§ **Action item**: Scan the entries below. Report each line where the string "proteins" occurs.
* * * * *
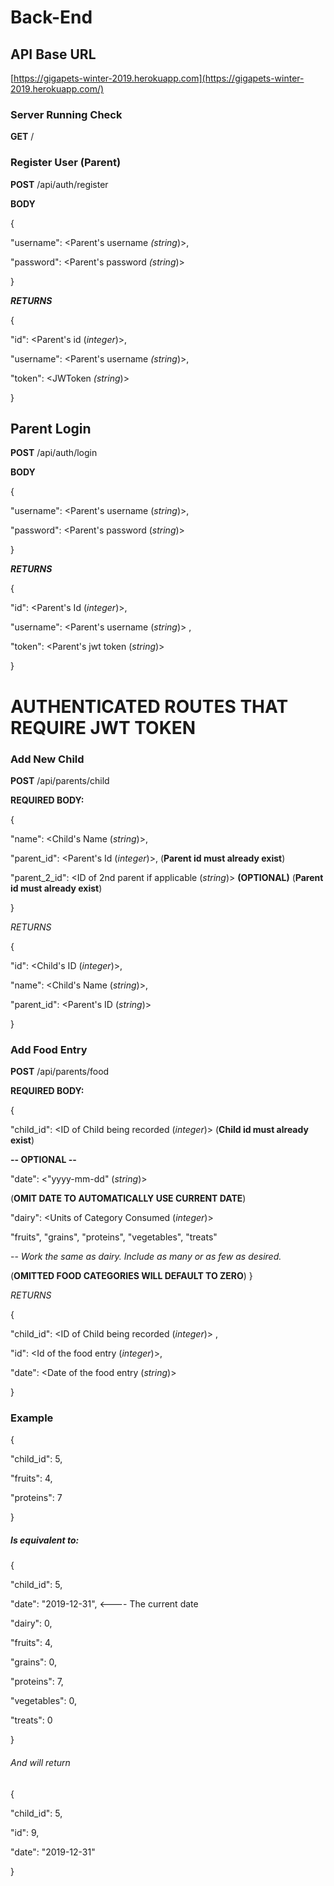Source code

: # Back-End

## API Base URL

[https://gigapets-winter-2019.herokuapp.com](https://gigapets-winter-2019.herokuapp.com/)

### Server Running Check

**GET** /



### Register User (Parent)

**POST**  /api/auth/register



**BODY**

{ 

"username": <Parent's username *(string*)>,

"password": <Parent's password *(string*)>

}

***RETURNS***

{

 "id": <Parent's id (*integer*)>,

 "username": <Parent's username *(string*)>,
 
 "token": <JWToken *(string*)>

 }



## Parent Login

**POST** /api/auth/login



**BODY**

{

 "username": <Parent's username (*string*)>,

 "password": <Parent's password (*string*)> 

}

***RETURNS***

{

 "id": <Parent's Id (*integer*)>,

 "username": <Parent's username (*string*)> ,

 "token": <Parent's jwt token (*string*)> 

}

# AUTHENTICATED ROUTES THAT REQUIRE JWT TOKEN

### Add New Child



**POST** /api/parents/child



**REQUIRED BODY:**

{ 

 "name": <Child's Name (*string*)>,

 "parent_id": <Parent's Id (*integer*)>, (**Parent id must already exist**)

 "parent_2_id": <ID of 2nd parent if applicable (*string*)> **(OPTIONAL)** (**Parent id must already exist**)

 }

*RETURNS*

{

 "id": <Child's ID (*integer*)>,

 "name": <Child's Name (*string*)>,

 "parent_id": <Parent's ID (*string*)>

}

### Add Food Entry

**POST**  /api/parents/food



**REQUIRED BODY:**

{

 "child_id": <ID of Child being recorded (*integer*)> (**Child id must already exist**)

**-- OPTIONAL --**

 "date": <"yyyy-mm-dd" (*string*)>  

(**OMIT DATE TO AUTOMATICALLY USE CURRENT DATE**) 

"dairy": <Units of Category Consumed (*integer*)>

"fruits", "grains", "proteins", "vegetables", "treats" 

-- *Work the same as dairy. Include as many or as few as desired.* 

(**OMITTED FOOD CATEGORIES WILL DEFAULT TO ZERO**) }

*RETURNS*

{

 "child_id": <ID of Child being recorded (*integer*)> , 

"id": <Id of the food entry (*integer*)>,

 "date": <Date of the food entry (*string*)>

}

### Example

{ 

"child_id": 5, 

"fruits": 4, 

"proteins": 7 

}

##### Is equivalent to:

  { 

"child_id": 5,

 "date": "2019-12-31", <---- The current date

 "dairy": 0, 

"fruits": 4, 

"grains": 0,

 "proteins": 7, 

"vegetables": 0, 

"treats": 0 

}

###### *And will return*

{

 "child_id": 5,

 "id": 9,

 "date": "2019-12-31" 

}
* * * * *
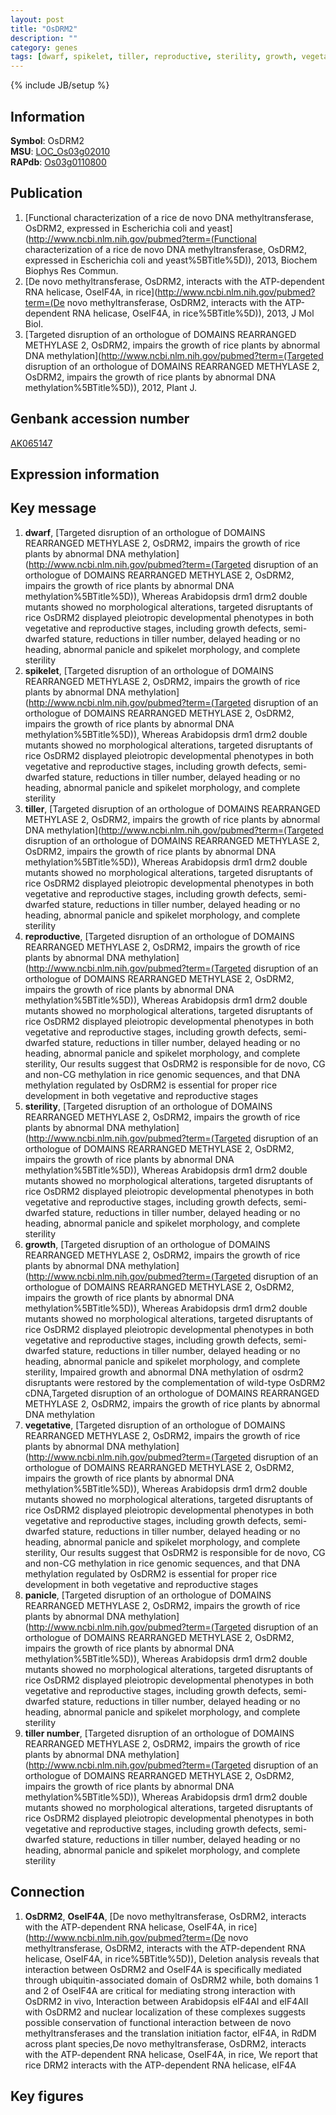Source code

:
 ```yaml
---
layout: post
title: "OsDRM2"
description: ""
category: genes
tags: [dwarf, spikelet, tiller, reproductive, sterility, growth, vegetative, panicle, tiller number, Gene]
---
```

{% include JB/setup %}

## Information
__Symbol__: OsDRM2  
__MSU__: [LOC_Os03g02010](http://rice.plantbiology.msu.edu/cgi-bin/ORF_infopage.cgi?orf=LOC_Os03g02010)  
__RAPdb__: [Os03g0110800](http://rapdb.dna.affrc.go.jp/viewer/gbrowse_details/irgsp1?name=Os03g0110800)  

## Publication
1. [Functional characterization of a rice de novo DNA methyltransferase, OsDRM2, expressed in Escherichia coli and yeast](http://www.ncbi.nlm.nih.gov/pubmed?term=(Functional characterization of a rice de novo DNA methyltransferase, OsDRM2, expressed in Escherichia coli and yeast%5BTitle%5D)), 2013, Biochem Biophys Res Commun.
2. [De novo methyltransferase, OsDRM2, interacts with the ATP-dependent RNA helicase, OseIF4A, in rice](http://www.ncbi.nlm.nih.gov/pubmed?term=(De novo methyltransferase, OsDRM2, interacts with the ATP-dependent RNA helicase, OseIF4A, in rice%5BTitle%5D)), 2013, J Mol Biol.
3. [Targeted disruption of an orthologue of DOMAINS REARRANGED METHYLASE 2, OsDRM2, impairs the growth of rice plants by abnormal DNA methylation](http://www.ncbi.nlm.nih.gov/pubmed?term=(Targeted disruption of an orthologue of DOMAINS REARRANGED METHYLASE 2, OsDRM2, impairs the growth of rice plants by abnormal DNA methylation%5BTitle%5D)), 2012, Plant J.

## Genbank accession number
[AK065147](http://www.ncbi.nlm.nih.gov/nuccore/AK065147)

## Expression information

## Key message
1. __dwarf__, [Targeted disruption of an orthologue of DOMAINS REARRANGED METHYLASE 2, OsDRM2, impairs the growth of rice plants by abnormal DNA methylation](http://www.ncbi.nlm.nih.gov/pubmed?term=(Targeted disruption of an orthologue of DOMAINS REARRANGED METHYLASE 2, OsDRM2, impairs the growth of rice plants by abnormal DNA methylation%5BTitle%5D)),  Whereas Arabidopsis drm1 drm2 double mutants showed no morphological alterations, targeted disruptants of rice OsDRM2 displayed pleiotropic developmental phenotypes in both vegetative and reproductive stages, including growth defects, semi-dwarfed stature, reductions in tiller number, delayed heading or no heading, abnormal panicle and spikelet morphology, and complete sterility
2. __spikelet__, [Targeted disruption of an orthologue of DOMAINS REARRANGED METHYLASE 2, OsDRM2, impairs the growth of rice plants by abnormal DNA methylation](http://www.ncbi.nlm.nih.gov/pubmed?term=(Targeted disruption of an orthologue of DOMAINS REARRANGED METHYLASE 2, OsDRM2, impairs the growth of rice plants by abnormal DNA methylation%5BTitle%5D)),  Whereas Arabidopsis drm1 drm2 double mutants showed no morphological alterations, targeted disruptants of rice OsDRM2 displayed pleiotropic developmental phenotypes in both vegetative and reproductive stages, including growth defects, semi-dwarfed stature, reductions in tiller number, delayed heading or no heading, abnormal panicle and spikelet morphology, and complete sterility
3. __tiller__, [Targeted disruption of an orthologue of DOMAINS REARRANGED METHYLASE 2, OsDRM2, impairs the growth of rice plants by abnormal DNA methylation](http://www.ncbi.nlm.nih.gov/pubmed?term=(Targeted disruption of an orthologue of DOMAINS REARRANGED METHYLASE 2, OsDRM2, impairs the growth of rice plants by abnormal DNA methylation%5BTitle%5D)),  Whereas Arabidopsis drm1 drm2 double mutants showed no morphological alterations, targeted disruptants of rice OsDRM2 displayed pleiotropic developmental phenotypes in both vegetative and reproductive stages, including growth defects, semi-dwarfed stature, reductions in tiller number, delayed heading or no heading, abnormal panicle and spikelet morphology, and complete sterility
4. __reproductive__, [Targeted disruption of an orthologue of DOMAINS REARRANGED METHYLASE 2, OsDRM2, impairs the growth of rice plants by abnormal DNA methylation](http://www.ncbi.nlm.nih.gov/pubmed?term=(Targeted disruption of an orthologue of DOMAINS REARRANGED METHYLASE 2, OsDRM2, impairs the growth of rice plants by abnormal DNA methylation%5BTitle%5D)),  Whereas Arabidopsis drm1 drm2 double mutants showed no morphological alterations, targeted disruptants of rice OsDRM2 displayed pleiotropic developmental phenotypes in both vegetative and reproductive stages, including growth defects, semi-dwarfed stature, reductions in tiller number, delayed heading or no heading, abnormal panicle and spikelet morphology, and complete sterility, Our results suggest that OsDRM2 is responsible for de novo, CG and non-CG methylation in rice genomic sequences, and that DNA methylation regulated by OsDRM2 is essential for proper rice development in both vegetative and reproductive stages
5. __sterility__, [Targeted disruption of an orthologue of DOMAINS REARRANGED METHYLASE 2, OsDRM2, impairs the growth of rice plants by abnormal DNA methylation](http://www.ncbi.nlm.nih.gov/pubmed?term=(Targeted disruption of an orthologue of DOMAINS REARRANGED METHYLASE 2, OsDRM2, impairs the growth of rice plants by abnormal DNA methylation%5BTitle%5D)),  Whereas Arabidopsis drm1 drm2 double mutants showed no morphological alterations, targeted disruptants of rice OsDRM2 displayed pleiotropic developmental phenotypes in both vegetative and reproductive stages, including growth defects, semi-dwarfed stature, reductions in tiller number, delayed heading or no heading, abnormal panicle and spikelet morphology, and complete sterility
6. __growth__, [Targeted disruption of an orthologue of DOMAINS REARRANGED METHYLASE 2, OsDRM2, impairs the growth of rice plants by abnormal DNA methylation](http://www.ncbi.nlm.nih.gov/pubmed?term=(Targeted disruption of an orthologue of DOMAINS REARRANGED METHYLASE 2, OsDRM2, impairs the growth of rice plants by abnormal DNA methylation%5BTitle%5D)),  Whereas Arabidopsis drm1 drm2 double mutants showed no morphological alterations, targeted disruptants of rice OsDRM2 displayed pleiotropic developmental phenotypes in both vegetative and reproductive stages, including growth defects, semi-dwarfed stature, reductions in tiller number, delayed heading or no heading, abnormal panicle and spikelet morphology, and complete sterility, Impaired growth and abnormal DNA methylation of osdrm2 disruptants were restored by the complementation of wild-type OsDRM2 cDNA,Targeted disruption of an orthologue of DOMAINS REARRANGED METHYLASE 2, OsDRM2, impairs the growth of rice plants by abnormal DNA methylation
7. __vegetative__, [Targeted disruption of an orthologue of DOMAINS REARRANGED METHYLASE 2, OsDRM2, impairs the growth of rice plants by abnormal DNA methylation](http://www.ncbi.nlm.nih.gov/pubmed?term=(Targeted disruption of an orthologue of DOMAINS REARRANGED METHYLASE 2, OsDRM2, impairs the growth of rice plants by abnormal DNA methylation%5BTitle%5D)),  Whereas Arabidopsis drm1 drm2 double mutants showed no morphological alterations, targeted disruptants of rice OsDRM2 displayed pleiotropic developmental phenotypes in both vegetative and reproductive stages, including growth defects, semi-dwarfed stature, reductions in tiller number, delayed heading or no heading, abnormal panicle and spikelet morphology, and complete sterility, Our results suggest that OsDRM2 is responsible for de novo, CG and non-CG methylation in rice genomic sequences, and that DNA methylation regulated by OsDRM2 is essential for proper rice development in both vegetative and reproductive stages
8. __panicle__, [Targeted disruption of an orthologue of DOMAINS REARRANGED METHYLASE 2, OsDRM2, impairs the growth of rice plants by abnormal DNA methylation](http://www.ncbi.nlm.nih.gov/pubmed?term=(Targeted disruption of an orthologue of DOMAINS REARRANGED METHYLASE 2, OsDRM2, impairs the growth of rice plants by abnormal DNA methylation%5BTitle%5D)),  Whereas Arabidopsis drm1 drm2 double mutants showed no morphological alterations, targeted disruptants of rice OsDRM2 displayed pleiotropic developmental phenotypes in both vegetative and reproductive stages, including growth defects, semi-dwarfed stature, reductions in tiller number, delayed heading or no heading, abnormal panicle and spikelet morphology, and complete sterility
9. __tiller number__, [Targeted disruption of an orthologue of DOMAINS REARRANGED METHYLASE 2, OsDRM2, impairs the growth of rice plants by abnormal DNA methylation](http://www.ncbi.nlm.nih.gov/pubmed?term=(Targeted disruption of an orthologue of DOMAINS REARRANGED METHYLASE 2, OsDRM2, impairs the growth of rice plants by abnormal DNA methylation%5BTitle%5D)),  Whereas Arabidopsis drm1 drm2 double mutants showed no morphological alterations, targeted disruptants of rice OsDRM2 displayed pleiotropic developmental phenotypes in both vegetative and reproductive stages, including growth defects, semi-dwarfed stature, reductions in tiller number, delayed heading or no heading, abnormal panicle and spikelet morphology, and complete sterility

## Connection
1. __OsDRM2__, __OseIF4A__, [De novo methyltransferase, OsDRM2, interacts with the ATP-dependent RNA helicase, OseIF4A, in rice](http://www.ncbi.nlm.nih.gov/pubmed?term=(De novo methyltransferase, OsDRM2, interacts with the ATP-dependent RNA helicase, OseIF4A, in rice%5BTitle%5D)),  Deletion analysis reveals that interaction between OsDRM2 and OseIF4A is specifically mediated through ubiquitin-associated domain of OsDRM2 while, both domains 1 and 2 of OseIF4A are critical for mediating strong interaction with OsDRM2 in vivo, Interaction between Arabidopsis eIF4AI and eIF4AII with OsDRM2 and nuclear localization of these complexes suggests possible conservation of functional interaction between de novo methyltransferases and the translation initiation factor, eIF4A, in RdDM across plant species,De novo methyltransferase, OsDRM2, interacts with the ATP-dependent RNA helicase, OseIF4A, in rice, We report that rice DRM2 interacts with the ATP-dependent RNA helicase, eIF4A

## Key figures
* * * * *
§ **Solution to the problem**:
"fruits", "grains", "proteins", "vegetables", "treats" 
"proteins": 7 
 "proteins": 7, 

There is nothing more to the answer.